BLOB performance test FYI

From: "Joe Shevland" <jshevland(at)j-elite(dot)com>
To: <pgsql-jdbc(at)postgresql(dot)org>
Subject: BLOB performance test FYI
Date: 2002-04-17 03:17:58
Message-ID: HEECIHEEJDBMCCGMGIOBCEBOCHAA.jshevland@j-elite.com
Views: Raw Message | Whole Thread | Download mbox | Resend email
Thread:
Lists: pgsql-jdbc

Hi,

I'm adding a page on using binary data to a primer doc I'm writing, and have been performing some tests with PostgreSQL 7.2 and the latest JDBC code from CVS (14/4).

The following output shows some results of the test on a FreeBSD 4.5-S machine, P3 1GHz CPU, 1G RAM, PostgreSQL 7.2, JDK1.3.1p6 (OpenJIT); here the test was storing and retrieving increasingly large amounts of random binary data. The bytea type seems to cause real memory problems around the 4MB mark, presumably from trying to build an insert statement/StringBuffer big enough for the escaped data.

I was trying to see what data size would be best for which type. Around even 500k there seems to be a big overhead for storing bytea, again I guess converting the mostly unprintable binary data into the PGbytea string, though I'm not sure if it s a fair comparison test. I don't suppose there's any easy way of streaming the bytea values like the LO manager? I could be missing something fundamental about the bytea type, but given its limits, should the JDBC driver act by default on bytea?
____
WRITTEN EXERCISE:
Pick up the mailing-list post about BLOB performance testing after its final sentence and keep writing it in the same voice.

DATA BLOCK:
____
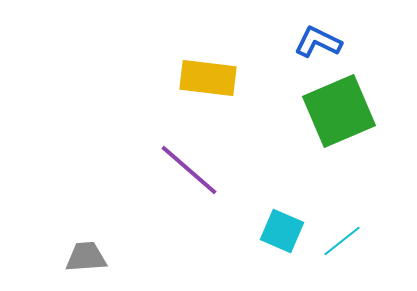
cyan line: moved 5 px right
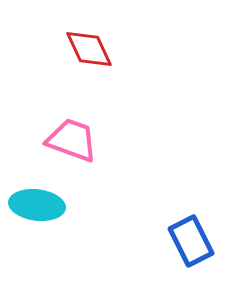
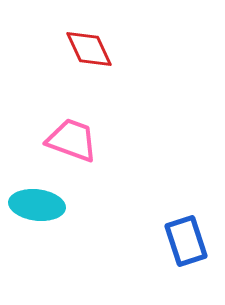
____
EXPECTED ANSWER:
Cheers,
Joe

---
www:~user# java -Xmx128m -classpath .:postgresql.jar BLOBTest postgres username password
[bytea] storing 0k of data -> 24ms
[bytea] retrieving 0k of data -> 7ms
[LO/oid] storing 0k of data -> 19ms
[LO/oid] retrieving 0k of data -> 4ms
[bytea] storing 1k of data -> 8ms
[bytea] retrieving 1k of data -> 1ms
[LO/oid] storing 1k of data -> 3ms
[LO/oid] retrieving 1k of data -> 3ms
[bytea] storing 500k of data -> 4943ms
[bytea] retrieving 500k of data -> 136ms
[LO/oid] storing 500k of data -> 142ms
[LO/oid] retrieving 500k of data -> 28ms
[bytea] storing 1000k of data -> 12423ms
[bytea] retrieving 1000k of data -> 270ms
[LO/oid] storing 1000k of data -> 285ms
[LO/oid] retrieving 1000k of data -> 55ms
Exception in thread "main" java.lang.OutOfMemoryError
at java.lang.StringBuffer.expandCapacity(StringBuffer.java, Compiled Code)
at java.lang.StringBuffer.append(StringBuffer.java, Compiled Code)
at org.postgresql.jdbc2.PreparedStatement.setString(Unknown Source)
at org.postgresql.jdbc2.PreparedStatement.setBytes(Unknown Source)
at org.postgresql.jdbc2.PreparedStatement.setBinaryStream(Unknown Source)
at BLOBTest.storeBlobAsBytea(BLOBTest.java, Compiled Code)
at BLOBTest.testData(BLOBTest.java, Compiled Code)
at BLOBTest.main(BLOBTest.java, Compiled Code)

The LO/oid output is using the LargeObject manager, and performance-wise seems to scale well until about 65M in my case (the results below can be avoided if I bump -Xmx up to 256M). This output is from commenting out the bytea tests:

---
www:~user# java -Xmx128m -classpath .:postgresql.jar BLOBTest postgres username password
[LO/oid] storing 0k of data -> 38ms
[LO/oid] retrieving 0k of data -> 5ms
[LO/oid] storing 1k of data -> 3ms
[LO/oid] retrieving 1k of data -> 3ms
[LO/oid] storing 500k of data -> 139ms
[LO/oid] retrieving 500k of data -> 30ms
[LO/oid] storing 1000k of data -> 268ms
[LO/oid] retrieving 1000k of data -> 55ms
[LO/oid] storing 4000k of data -> 1162ms
[LO/oid] retrieving 4000k of data -> 227ms
[LO/oid] storing 16000k of data -> 4817ms
[LO/oid] retrieving 16000k of data -> 868ms
[LO/oid] storing 32000k of data -> 9711ms
[LO/oid] retrieving 32000k of data -> 1704ms
[LO/oid] storing 63999k of data -> 19748ms
Unknown Response Type
Unknown Response Type
at org.postgresql.core.QueryExecutor.execute(Unknown Source)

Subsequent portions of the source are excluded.